DATA IN THIS EXERCISE Block Start

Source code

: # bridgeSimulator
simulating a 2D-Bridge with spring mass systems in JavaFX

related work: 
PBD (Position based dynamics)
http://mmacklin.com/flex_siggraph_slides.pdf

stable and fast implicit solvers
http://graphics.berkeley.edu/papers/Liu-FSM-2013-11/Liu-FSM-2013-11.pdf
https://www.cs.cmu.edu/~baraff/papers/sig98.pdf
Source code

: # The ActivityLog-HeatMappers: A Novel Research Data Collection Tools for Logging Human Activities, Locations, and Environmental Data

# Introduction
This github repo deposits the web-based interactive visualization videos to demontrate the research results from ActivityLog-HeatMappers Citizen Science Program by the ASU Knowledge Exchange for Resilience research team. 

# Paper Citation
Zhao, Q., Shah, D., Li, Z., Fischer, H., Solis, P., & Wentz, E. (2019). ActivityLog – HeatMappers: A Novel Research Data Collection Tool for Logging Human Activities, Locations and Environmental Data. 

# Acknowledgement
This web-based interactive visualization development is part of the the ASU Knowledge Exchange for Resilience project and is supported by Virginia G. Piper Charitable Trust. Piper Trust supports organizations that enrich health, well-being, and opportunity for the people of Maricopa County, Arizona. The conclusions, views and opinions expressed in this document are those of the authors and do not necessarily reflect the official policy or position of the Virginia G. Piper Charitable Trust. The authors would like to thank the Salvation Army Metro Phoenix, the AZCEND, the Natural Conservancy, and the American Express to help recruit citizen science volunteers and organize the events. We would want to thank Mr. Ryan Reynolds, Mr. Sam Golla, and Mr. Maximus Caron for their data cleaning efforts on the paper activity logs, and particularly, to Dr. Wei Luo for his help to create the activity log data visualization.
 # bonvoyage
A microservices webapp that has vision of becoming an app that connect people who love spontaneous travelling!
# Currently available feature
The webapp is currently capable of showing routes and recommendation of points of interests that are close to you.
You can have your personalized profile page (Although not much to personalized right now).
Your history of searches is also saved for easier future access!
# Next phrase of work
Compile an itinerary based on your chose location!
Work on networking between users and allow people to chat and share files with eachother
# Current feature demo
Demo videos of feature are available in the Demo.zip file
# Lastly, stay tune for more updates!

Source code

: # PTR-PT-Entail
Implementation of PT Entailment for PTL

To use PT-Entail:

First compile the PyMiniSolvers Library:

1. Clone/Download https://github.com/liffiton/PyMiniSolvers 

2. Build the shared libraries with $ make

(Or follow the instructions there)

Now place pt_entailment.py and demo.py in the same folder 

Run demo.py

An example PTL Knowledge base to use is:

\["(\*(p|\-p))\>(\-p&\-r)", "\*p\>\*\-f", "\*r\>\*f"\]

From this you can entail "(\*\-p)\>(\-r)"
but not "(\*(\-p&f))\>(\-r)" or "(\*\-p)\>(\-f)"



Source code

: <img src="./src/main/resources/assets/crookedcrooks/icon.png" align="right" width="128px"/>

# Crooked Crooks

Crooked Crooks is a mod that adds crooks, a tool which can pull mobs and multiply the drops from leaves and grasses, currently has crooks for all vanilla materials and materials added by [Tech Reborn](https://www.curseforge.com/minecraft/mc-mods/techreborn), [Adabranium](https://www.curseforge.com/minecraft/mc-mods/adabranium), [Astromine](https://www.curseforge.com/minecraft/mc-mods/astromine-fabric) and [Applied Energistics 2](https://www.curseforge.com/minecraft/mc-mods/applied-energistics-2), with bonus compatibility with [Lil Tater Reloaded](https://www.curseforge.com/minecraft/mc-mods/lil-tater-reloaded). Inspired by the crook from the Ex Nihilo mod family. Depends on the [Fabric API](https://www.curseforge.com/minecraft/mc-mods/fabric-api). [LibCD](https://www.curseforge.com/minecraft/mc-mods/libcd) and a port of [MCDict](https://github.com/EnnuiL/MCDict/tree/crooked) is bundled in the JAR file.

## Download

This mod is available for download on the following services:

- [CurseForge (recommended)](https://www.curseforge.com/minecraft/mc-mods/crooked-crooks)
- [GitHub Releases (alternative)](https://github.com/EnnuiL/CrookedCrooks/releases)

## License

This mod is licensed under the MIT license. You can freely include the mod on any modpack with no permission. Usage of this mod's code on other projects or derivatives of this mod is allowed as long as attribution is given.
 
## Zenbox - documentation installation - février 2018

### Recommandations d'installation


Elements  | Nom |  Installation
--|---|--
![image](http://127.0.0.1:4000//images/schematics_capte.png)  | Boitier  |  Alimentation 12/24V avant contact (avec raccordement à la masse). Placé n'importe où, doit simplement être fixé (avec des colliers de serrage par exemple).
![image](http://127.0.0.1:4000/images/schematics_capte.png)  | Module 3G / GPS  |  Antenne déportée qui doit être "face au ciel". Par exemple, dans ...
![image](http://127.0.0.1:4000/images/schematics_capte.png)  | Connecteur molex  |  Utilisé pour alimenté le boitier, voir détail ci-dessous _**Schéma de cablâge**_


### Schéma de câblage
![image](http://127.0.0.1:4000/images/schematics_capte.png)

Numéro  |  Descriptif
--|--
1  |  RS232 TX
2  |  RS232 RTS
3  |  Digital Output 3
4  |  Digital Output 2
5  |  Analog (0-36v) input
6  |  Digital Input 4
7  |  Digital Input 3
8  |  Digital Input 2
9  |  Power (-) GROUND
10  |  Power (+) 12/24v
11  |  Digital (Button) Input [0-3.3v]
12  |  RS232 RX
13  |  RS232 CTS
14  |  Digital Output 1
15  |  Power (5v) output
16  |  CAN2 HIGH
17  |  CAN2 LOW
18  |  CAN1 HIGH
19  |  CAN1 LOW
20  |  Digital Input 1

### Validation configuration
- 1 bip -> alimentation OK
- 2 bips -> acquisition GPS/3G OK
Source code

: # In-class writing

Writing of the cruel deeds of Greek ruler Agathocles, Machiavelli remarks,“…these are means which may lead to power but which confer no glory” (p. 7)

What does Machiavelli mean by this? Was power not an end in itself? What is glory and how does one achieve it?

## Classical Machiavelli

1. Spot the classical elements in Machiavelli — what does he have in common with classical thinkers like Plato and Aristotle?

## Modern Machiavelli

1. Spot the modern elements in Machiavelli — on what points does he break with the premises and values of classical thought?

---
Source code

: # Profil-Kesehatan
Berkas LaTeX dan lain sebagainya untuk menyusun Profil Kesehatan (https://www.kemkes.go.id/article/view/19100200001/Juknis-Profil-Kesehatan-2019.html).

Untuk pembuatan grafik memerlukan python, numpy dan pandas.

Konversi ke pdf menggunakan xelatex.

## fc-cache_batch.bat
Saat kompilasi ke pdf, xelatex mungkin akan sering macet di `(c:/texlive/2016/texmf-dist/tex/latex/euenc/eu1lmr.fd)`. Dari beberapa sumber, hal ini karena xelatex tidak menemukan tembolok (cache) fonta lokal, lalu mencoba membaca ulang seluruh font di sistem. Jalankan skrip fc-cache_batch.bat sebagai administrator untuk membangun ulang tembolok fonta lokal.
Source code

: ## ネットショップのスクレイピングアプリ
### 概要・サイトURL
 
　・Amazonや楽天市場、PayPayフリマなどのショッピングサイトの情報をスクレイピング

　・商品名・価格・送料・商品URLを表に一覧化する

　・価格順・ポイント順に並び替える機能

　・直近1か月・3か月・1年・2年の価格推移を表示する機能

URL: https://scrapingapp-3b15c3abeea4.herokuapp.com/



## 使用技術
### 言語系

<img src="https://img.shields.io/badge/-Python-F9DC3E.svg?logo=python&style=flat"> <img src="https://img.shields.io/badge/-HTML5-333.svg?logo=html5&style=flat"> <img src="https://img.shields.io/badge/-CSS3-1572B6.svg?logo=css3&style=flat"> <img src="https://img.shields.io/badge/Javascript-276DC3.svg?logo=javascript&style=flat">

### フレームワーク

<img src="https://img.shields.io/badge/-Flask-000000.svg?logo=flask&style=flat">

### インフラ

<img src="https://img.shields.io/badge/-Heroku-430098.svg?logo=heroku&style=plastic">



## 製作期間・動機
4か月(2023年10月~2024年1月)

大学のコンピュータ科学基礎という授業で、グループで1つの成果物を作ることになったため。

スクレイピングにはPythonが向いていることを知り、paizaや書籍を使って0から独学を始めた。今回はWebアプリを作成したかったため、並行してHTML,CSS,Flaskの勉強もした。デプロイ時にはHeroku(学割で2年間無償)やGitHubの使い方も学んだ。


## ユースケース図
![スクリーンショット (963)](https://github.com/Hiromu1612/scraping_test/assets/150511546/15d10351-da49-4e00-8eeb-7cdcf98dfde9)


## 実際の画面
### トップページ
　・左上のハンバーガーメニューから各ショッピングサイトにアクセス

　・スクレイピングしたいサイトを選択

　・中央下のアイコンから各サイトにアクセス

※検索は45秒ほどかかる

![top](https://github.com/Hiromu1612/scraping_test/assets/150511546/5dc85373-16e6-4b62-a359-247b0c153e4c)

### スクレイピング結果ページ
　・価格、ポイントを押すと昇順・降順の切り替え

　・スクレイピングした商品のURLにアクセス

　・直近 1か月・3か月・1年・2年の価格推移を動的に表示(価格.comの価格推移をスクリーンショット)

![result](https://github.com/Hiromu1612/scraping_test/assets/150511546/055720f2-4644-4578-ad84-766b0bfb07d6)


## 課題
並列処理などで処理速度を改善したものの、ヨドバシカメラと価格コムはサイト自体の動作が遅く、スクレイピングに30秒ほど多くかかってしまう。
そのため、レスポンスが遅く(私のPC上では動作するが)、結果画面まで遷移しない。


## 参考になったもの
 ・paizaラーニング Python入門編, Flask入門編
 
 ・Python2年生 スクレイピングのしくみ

DATA IN THIS EXERCISE Block End

▸ DIRECTIVE
Gather every line of the records above that contains the string "PyMiniSolvers", and copy each one.

▸ RESULT
First compile the PyMiniSolvers Library:
1. Clone/Download https://github.com/liffiton/PyMiniSolvers 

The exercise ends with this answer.